# Task instructions:
Write the next part of the study report on patients referred for difficult-to-control asthma, starting right after its final sentence.

Over an 18 month recruitment period 86 patients were referred, six of whom were omitted at visit 1 because they did not fulfil the entry criteria at the time of first attendance (four were not taking a long acting β2 agonist despite its apparent prescription and two were no longer difficult to control).

Of the remaining 80 subjects, six were lost to analysis (four were non-compliant with the protocol, one had oesophageal adenocarcinoma diagnosed during evaluation, and one emigrated). Telephone follow up of the four subjects who were non-compliant with the protocol indicated that one with a provisional diagnosis of VCD/hyperventilation had stopped all asthma treatment and remained well, and one with dysfunctional breathlessness had stopped inhaled steroid therapy but still used relief short acting β2 agonist. The other two subjects (one with a prominent phobia of hospital and one with very poor compliance) followed a pattern of recurrent exacerbation and systemic steroid use managed in primary care. In one further subject a diagnosis of asthma could not be sustained after review of attendance and serial lung function. Of the remaining 73 subjects, 34 were classified as having TRA after evaluation. The demographic details of these subjects are shown in table 1.

Table 1

Demographic details at referral of all subjects and those classified as therapy resistant asthma (TRA) and non-TRA after evaluation

During evaluation eight subjects (11%) did not have a psychiatric assessment (five refused assessment, one lost referral, one already attending clinical psychology, and one failed to attend), although only one of the TRA group refused to attend. Thirteen (18%) failed to attend for ENT assessment, one from the TRA group. A 24 hour oesophageal pH profile was not available in 19 subjects (26%), five of whom were in the TRA group (eight failed to attend for the procedure, six were unable to tolerate the probe, one failed recording, and four refused the test after substantial symptomatic improvement (non-TRA group)). A high resolution CT scan was not available in 13 subjects (18%), only one of whom was in the TRA group (seven refused scan after substantial clinical improvement and six failed to attend). Sputum eosinophil counts were available in only 31 of the 73 subjects (42%); the remainder failed to expectorate an adequate sample or to tolerate the induction procedure.

The recorded period of instability was significantly longer in subjects who subsequently had TRA (table 1). They also tended to be on a higher dose of inhaled steroid at referral, had significantly more courses of systemic steroids in the previous year, and were more likely to be on maintenance systemic steroids. It is noteworthy that, of the 21 subjects on maintenance systemic steroids at referral, 11 successfully withdrew their steroids including five who subsequently did not have TRA. A further seven subjects who were not on systemic steroids at referral required maintenance systemic steroids, but this group had had a median of six courses of systemic steroids in the preceding 12 months (range 2–8 courses). Subjects with TRA were more likely to have attended a respiratory specialist in the past, had lower percentage predicted FEV1, and were more obstructed at referral (table 1).

# Exercise data:
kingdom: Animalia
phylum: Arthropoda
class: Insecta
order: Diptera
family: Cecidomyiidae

---

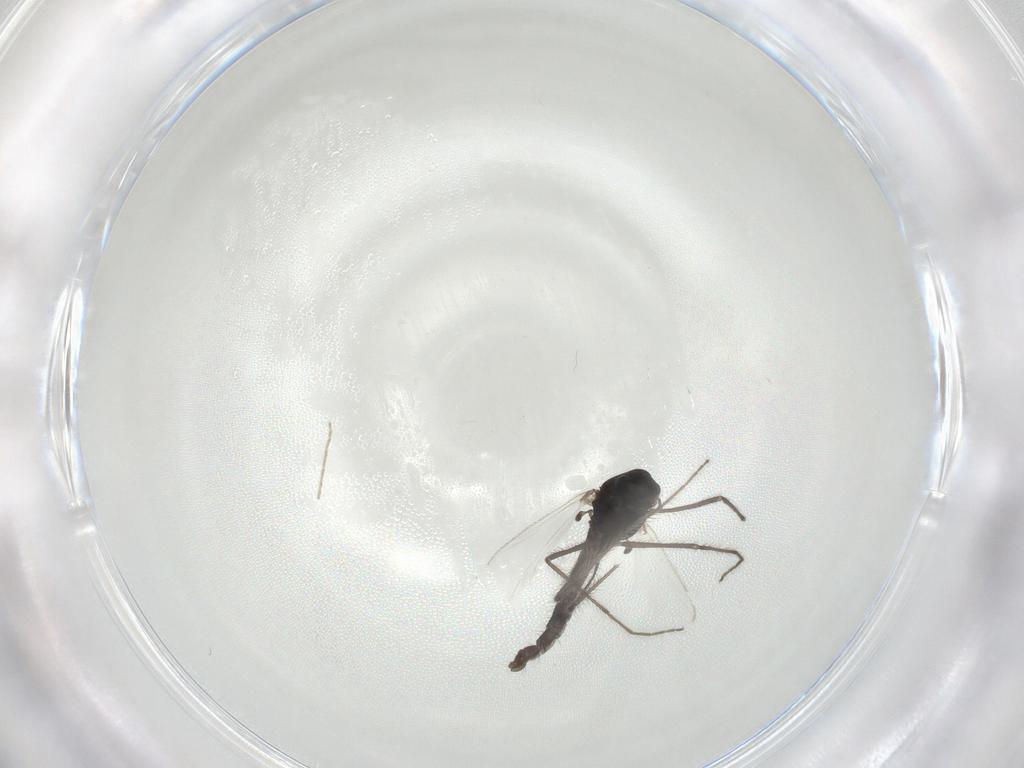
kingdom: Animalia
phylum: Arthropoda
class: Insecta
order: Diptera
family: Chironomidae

# Answer to this task:
No differences were seen in individual or cumulative clinical scores for the individual groups (table 2). There was no difference in asthma related quality of life or HAD scores between the groups at baseline (table 2).

Table 2

Clinical, asthma quality of life (QoL), anxiety and depression scores, and blood parameters at presentation in all subjects and those with therapy resistant asthma (TRA) and non-TRA after evaluation

Subjects with TRA were less likely to have an additional diagnosis accounting for a proportion of their symptoms (table 3). The frequency of additional diagnoses is shown in fig 1. In addition, three subjects had a history consistent with sulphite sensitivity (two had urticaria after exposure) and were given a trial exclusion diet. Gastro-oesophageal reflux, ENT pathology, and psychiatric morbidity were common but were not more prevalent in either group, although subjects with TRA were more likely to have osteoporosis (table 3). After evaluation and management, subjects with TRA were on significantly higher doses of inhaled steroids and also had a significantly lower best FEV1% recorded during the period of follow up (table 3). At baseline there was no difference in the asthma related quality of life scores between groups; however, a significant and clinically relevant increase was seen in those with therapy responsive asthma but not in the TRA group (table 3).

Table 3

Investigation results and outcome parameters in all subjects and those with therapy resistant asthma (TRA) and non-TRA after evaluation

Figure 1

Additional diagnoses causing respiratory symptoms in 73 sequential referrals to a difficult asthma service (for definitions see text). Twenty five of the 73 subjects (34%) had an additional diagnosis.

Using multivariate logistic regression analysis, the following five variables at presentation were identified as being of potential prognostic significance (using a p value of <0.1): higher dose of inhaled steroid, previous specialist attendance, higher total IgE, lower FEV1 % predicted, and a longer recorded period of instability. These variables were subsequently dichotomised and the following contrasts considered: inhaled steroid dose >2000 μg BDP equivalent, previous specialist referral, total IgE >120 kU/l, FEV1% <70% predicted, and period of instability >24 months. This did not result in any loss of fit, as measured by the χ2 test, so dichotomy did not result in a weaker model. The final model selection was parsimonious (table 4, cut off p<0.05) and was used to generate estimates of probability of having TRA with different prognostic combinations at presentation (table 5).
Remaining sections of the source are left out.